Be careful about trusting a single source. If you look solely at STATISTICS IO
after changing a query like this, you may be tempted to focus on the miraculous drop in reads instead of the increase in duration. At which point you may pat yourself on the back, leave work early and enjoy your weekend, thinking you have just made a tremendous performance impact on your query. When of course nothing could be further from the truth.
Excellent post, Aaron, and very revealing. SET STATISTICS IO is one of my favorite tuning techniques. So now I know that I have to use it with a more skeptical eye.
But you also highlight another tuning axiom that I sometimes forget – true performance problems are best revealed by cross-checking the performance metrics across more than one source. Any time you rely on just one source of tuning information, you're bound to encounter a weakness at some point or another.
So it's better to use a combination of sources when tuning true important aspects of system performance.
-Kev
Great post, very interesting. What happens if you cold-start the question, do you get the same effect in the physical and read-ahead reads?
Regards Ove
Thanks Ove, I haven't tested that yet. However, I'm not sure how relevant that would be, since 99% of the time you're not running queries with a cold cache. :-)
Nice post Aaron, as usual. I have noticed eroneous statistics IO reporting when accessing column store indexes too.
Interesting post.
The bug you reference is supposedly fixed, but we're still experiencing Logical Reads being under reported when using Set Statistics IO On. (4000 reported, 12 million in SQL Sentry)
Setting the MAXDOP 1 option doesn't correct the problem by eliminating the parallelism in the execution plan.
Do you know of other issues with this feature?
Hi Darian, I don't, sorry. What is @@version?
@@version =
Microsoft SQL Server 2014 – 12.0.4422.0 (X64) Jul 27 2015 16:56:19 Copyright (c) Microsoft Corporation Enterprise Edition: Core-based Licensing (64-bit) on Windows NT 6.3 (Build 9600: )

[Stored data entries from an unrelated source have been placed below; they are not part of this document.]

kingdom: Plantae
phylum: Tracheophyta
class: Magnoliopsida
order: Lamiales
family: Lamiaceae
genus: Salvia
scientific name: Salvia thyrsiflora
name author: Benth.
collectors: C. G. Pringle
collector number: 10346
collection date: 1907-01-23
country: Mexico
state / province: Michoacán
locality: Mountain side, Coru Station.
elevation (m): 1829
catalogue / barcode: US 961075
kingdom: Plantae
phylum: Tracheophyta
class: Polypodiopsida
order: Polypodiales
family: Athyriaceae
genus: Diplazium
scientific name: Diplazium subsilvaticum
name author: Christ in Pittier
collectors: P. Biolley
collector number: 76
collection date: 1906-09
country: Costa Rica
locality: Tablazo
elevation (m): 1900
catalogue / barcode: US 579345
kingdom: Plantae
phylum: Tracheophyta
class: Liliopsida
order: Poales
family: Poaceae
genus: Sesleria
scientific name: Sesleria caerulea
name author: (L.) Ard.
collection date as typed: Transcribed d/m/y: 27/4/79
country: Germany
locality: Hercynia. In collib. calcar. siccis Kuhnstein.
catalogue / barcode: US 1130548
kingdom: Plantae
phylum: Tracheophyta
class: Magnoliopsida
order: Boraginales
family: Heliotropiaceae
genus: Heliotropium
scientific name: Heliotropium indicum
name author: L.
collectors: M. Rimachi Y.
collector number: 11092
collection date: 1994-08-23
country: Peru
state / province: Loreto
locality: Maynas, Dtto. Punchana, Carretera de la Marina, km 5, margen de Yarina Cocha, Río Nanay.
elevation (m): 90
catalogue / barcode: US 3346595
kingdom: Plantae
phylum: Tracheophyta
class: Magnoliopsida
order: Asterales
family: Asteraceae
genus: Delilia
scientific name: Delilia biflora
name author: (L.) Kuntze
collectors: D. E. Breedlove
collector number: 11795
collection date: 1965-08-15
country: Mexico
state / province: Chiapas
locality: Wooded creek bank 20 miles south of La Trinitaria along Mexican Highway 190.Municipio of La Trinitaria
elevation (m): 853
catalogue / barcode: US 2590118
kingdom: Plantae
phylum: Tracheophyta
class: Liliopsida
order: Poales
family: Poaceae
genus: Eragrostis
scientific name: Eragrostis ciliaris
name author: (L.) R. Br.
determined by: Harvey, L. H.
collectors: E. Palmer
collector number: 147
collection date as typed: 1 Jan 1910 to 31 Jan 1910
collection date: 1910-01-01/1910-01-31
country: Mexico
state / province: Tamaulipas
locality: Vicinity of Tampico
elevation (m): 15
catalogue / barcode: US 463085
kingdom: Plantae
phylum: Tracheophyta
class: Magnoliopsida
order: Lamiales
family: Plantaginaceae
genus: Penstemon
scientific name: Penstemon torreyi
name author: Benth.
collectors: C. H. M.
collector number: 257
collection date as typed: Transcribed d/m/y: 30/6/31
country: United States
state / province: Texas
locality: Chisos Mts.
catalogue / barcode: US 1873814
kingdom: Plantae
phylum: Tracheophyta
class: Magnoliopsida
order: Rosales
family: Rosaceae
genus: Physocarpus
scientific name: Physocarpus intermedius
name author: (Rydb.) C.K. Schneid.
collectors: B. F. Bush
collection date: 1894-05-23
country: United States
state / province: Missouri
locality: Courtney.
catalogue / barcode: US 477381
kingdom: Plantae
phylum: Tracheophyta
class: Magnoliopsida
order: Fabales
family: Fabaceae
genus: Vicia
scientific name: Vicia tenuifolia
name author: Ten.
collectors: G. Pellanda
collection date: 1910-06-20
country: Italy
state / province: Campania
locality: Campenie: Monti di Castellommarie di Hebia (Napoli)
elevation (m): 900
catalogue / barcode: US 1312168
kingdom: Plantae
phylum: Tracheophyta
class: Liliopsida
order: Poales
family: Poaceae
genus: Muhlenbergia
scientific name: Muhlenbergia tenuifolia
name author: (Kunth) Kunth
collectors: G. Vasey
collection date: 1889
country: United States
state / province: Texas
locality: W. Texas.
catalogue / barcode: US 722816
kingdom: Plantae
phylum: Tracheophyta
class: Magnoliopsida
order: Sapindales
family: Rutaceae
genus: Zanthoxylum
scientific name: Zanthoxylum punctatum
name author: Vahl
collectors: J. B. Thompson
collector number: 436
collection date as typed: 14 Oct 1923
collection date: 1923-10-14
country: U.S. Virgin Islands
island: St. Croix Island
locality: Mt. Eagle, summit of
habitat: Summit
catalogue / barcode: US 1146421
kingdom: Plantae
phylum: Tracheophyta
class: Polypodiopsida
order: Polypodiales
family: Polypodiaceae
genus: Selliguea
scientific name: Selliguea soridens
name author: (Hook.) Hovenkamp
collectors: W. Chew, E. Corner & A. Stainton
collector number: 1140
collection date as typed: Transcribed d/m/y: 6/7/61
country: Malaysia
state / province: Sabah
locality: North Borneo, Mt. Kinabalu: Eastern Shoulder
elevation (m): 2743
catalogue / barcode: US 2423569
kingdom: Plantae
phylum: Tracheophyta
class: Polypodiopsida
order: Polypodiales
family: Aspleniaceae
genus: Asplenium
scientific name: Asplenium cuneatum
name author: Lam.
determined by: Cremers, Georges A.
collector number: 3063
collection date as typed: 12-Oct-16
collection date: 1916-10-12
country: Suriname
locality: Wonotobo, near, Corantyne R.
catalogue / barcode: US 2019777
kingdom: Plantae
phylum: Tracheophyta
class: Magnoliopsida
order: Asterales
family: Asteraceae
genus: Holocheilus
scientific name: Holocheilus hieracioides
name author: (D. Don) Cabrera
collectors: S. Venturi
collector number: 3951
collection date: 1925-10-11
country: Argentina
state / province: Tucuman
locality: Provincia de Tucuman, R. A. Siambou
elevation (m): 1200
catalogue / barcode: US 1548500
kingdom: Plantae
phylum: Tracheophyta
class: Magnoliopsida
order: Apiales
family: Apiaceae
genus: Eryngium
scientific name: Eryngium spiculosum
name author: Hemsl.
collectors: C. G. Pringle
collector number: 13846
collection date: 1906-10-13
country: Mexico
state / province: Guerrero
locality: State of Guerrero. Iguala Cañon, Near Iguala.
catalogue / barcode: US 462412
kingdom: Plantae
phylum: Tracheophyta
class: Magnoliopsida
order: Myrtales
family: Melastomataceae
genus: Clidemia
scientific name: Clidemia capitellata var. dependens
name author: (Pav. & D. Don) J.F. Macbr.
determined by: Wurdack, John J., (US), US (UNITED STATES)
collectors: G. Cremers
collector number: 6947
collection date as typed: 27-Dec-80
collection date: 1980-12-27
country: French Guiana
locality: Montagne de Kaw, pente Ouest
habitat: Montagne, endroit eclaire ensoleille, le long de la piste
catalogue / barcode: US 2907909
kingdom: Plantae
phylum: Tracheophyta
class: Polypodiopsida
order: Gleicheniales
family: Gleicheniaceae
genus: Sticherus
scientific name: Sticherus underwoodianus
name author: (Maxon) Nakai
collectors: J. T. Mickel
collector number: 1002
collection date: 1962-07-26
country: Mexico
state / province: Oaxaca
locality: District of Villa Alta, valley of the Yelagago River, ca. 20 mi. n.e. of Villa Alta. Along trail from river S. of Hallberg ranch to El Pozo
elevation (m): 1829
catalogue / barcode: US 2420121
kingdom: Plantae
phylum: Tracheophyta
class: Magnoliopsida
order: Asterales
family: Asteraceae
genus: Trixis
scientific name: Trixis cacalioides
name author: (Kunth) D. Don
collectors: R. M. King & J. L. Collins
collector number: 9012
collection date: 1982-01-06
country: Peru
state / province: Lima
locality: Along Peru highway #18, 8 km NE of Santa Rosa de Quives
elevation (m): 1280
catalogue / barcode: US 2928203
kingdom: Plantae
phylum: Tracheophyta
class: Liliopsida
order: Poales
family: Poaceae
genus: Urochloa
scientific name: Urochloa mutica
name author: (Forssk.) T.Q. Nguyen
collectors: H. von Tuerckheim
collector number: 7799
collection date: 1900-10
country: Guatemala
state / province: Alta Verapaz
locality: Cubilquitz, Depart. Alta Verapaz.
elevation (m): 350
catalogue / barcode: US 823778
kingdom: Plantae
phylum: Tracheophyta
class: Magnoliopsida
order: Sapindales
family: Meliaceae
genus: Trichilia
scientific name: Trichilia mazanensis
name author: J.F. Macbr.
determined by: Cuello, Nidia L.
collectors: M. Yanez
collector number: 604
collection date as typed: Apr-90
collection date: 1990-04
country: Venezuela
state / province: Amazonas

So my suggestion would be to open a support case with Microsoft. Provided that:
1. You've validated that the actual plans from both SSMS and Plan Explorer are 100% identical. There could be differences in the plans leading to different I/O based on various things, some as simple as SET settings like ARITHABORT. If the plans are different, you can see if it's for any of these reasons and for SET settings specifically see this post from Erland Sommarskog.
2. You really, really care about the accuracy of stats I/O coming out of SSMS. I pick my clothes in the morning based mostly on the temperature, and I have multiple potential sources for that information – with varying degrees of accuracy (and hence trust). The local news meteorologist, the weather app on my phone, and the thermometer outside my window. I trust the latter most, so that's what I use.
Ditto. We are using Microsoft SQL Server 2014 – 12.0.4213.0 (X64) and my query plan points to tableX as having a 74% impact on the total, yet the io statistics does not even mention tableX.
My query is basically select .. from tableX where exists(..subquery..). Tables referred to by the subqueries are included, but tableX is MIA.
The Bug seams to be fixed in SQL 2014.
I tested your script on SQL Server 2014 12.0.4213.0 on an AdventureWorks 2014 and AdventureWorks 2012 in Compatibility Level 120 and 130.
All of them showing higher Logical Reads for the first query.
I re-tested on SQL 2012 11.0.3000.0 with the AdventureWorks 2012 and saw the bug still being open.